━━ PASSAGE TO READ
Blitz Magazine, May 2005
I had a bit of a shock the other day. I ran into a man I hadn’t seen in years. He is now a newly-divorced father of three, in his late ‘40s, red-headed, handsome and successful. We started chatting and I realized that he was wearing make-up. This man has red eyelashes. Had—now they’re jet black. And I could see powder on his chin and cheeks. I must be more old-fashioned that I thought, because I was just floored to see this (presumably) hetero man wearing mascara.
We’ve long been hearing about the boom in sales of men’s cosmetics. In the US, sales are now at $18 billion. In Japan, sales are growing by 4% each year, with 2004 sales hitting 13 billion yen. Much of this has to do with a greater concern for skin care, which is a good thing. And we experiencing a baby-boomer divorce surge—now the kids are in university, their parents are finally giving up the ghost. So there are a lot of men who have to go back to dating again, and it’s perfectly logical for them to want to look more appealing. But seeing this man wearing make-up just totally creeped me out. Like, gag, dude.
I wanted to see how marketers are communicating with men, so I Googled ‘men’s cosmetics’ and found thousands of pages. The Internet is the perfect medium for sales of these products—because, I imagine that most men don’t want to be seen hanging around the Estee Lauder counter at The Bay.
I find this one site—4V00 Distinct Men, whose sell line is ‘Have Fun. Be Sexy. Feel Luxurious’.
I read about its Confidence Corrector, which is ‘an excellent solution for most men!’ and a stick that will give men ‘luminous lips’, by accentuating lips and making them ‘sparkle with sensuous appeal’, as it ‘provides a youthful softness and creates a desirable wet gloss.’ Lipid Lip Serum makes lips ‘fuller, smoother, more sensuous!’ as it ‘restores collagen, hydrates, plumps, smoothes, and conditions lips to make them sinfully desirable.”
━━━━
━━ DATASET CONTENT
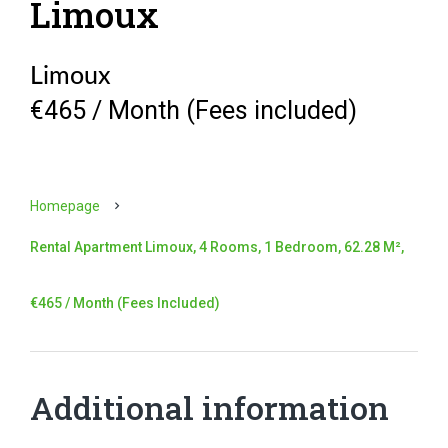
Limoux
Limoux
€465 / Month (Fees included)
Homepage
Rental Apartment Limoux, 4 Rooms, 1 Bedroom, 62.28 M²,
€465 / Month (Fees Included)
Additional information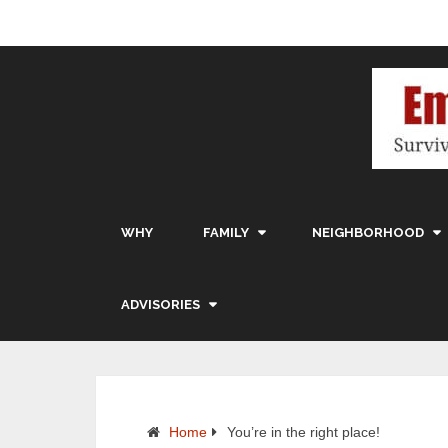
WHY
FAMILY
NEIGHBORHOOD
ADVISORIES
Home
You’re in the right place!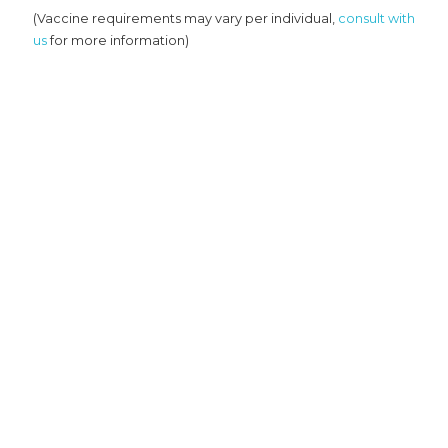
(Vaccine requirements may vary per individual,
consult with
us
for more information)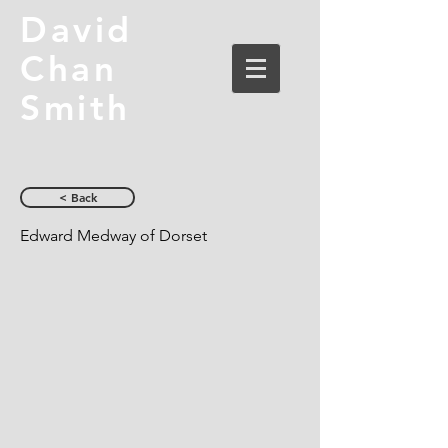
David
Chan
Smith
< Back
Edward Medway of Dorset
━━━━
━━ DATASET CONTENT
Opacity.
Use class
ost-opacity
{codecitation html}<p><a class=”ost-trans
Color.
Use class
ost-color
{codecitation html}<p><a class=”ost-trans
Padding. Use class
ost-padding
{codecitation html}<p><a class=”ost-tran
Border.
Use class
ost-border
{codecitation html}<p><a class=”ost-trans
━━━━
**TASK TO COMPLETE**. Sum up the magazine column about men's cosmetics in three sentences.

**EXPECTED ANSWER**. The writer was floored to run into a man not seen in years, a newly divorced father of three in his late '40s, who was wearing mascara and powder. Sales of men's cosmetics are booming in the US and Japan, partly from greater concern for skin care and a baby-boomer divorce surge that sends many men back to dating, but seeing this man in make-up creeped the writer out. To see how marketers reach men, the writer searched online and found sites such as 4V00 Distinct Men, which sells a Confidence Corrector and lip products promising fuller, glossier, more sensuous lips.